Activity. In the material below, substitute "dataset" for "series" and rewrite everything from the line containing "Which series reaches" down to the line containing "What percentage is", changing nothing else. Include only those lines and leave the pictures out.

Records for the task.

- - - -

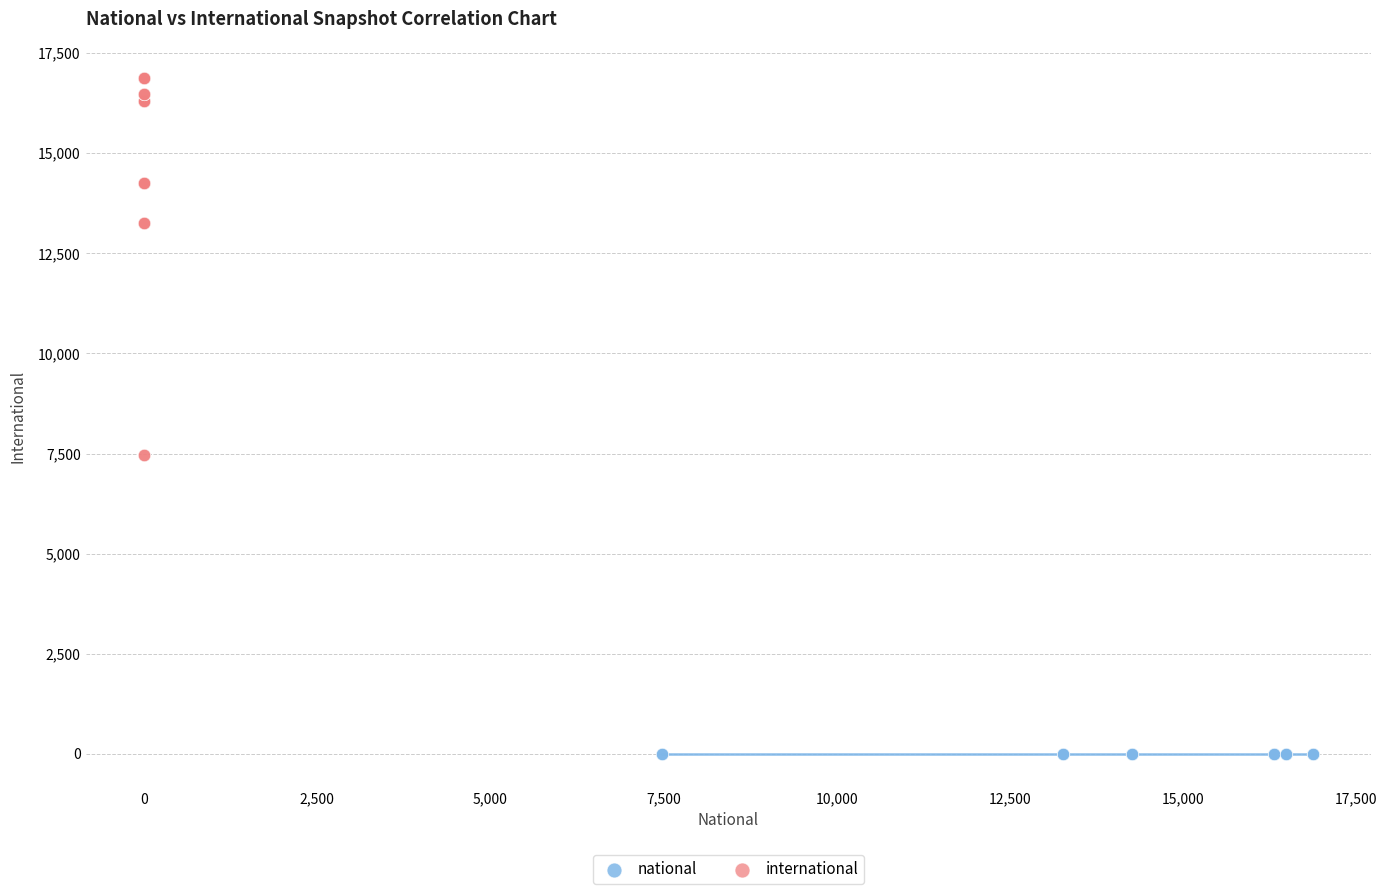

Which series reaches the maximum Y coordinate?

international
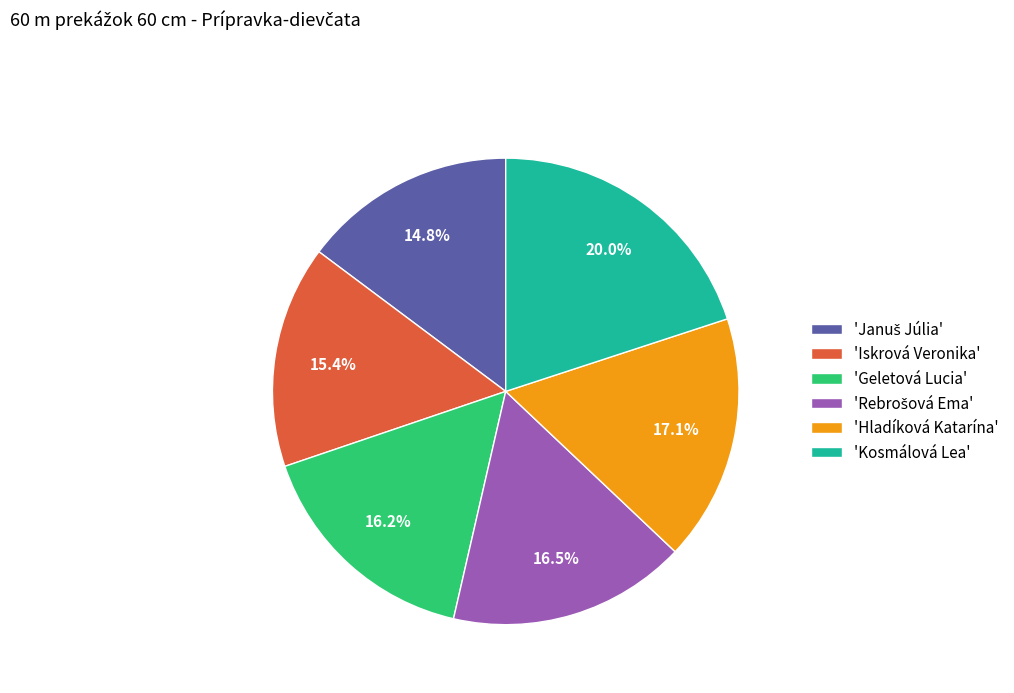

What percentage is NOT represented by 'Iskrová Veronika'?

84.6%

- - - -

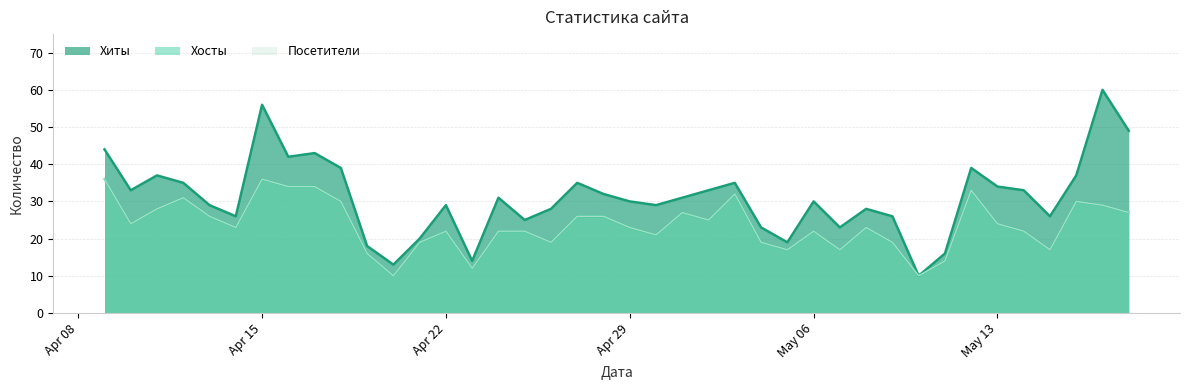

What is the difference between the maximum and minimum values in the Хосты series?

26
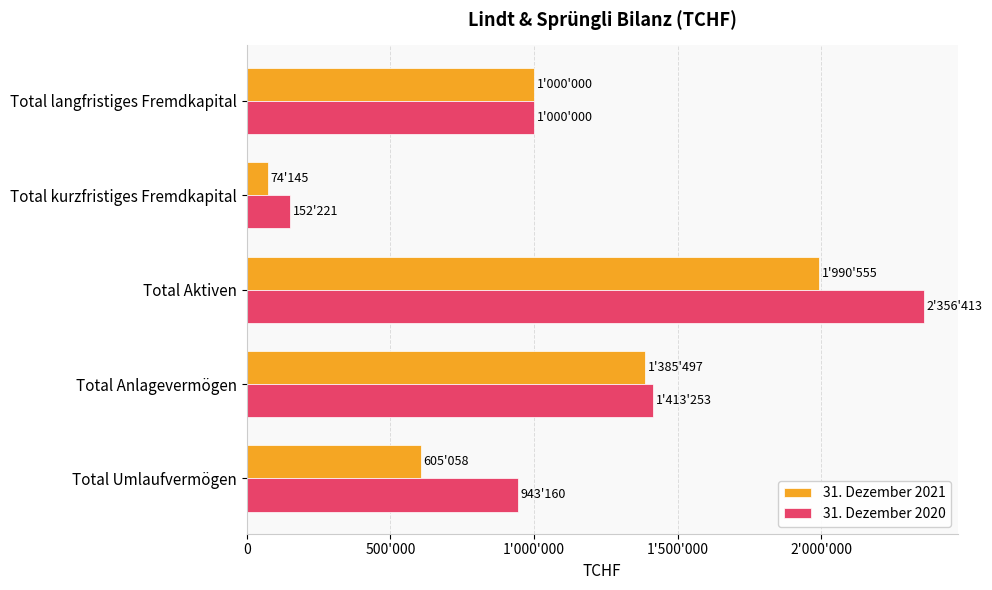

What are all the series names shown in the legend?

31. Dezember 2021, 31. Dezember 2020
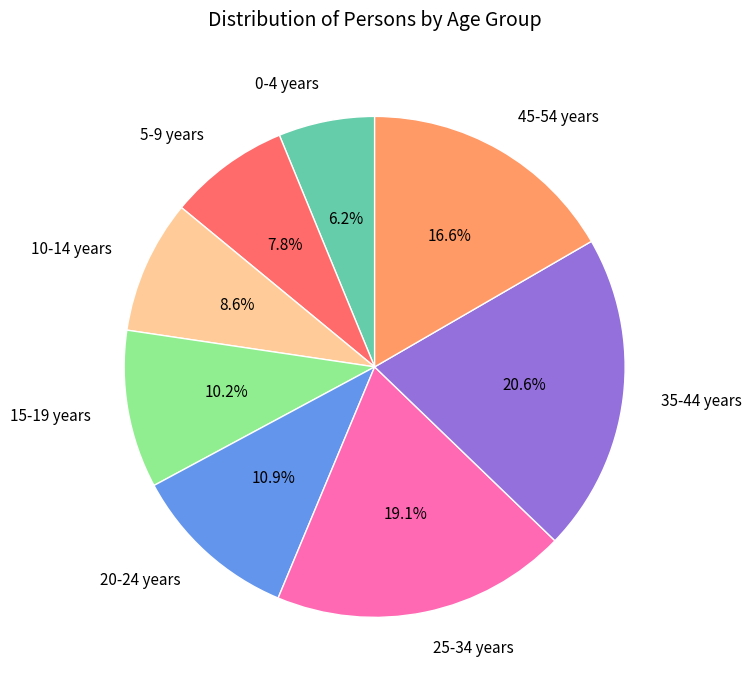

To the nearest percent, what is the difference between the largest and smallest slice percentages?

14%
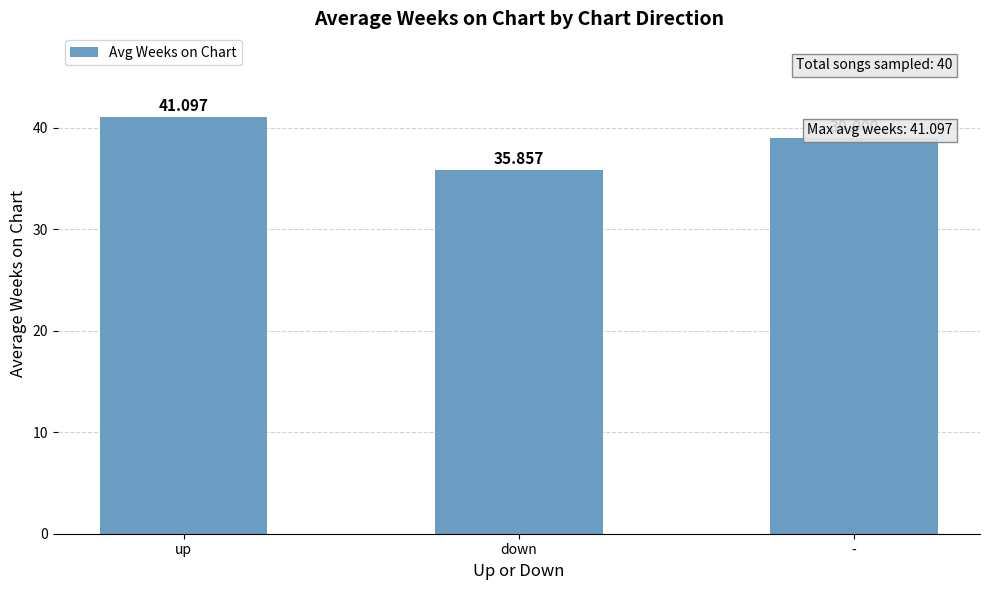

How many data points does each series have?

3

- - - -

Reply to the exercise.
Which dataset reaches the maximum Y coordinate?

international

What percentage is NOT represented by 'Iskrová Veronika'?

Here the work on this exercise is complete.